O que Pascal Bruckner vem dizer é que este livro de um africano (Tidiane N’ Diaye é, aliás, muçulmano), não podendo ser atacado como o foram alguns historiadores brancos, depressa acusados de reaccionarismo ou racismo, foi silenciado, em particular por investigadores africanos e afro-americanos, como o próprio N’ Diaye denunciou.

Os treze séculos de escravatura arábio-muçulmana fundaram-se na ideia de que a “raça negra se parece mais aos animais selvagens do que aos seres humanos… por vezes devoram-se uns aos outros” (Ibn Khaldoun, cronista do século XIV) e foram séculos em que os árabes, caçadores de homens, como diz N’ Diaye “transformaram em verdadeiros infernos regiões inteiras”.

Tidiane N’ Diaye conclui: “Se bem que não existam graus para o horror, nem monopólio da crueldade, pode sustentar-se sem risco de nos enganarmos que o comércio negreiro e as expedições guerreiras conduzidas pelos Árabes muçulmanos foram, para a África negra, e ao longo dos séculos, muito mais devastadoras do que o tráfico transatlântico.”

Os países ocidentais, e Portugal e as caravelas e os marinheiros portugueses, estiveram envolvidos num crime contra a humanidade durante quatro séculos.

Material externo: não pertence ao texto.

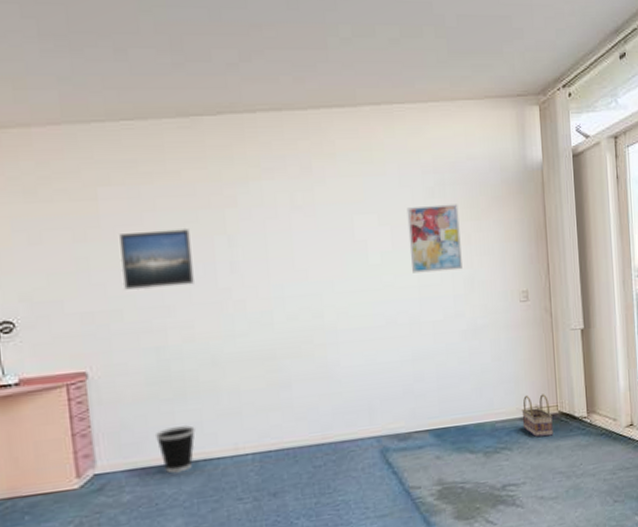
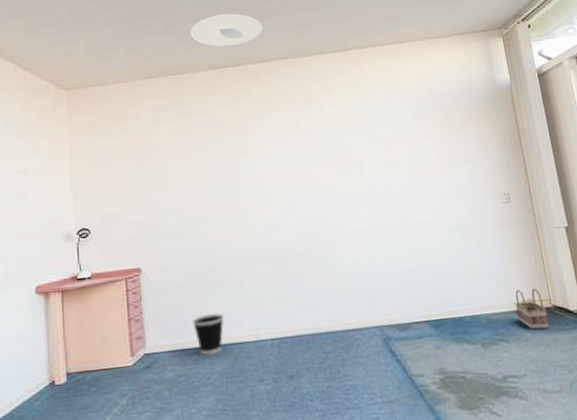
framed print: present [119,229,194,291] -> none [167,153,223,202]
ceiling light: none [150,40,251,86] -> present [190,13,263,47]
wall art: present [406,204,463,273] -> none [393,121,446,181]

Fizeram-no em conluio com reinos africanos e com africanos. É preciso não esquecer esta verdade histórica, como é também preciso dizer-se, e cito Pascal Bruckner, que “O Ocidente não inventou a escravatura, inventou a abolição”.

A questão chave é esta e é essa também a pergunta de Tidiane N’ Diaye: a que se deve o silêncio face ao tráfico arábio-muçulmano, o tráfico que mais africanos roubou a África, o que mais séculos durou sem que um movimento abolicionista fosse visível no seio da cultura muçulmana?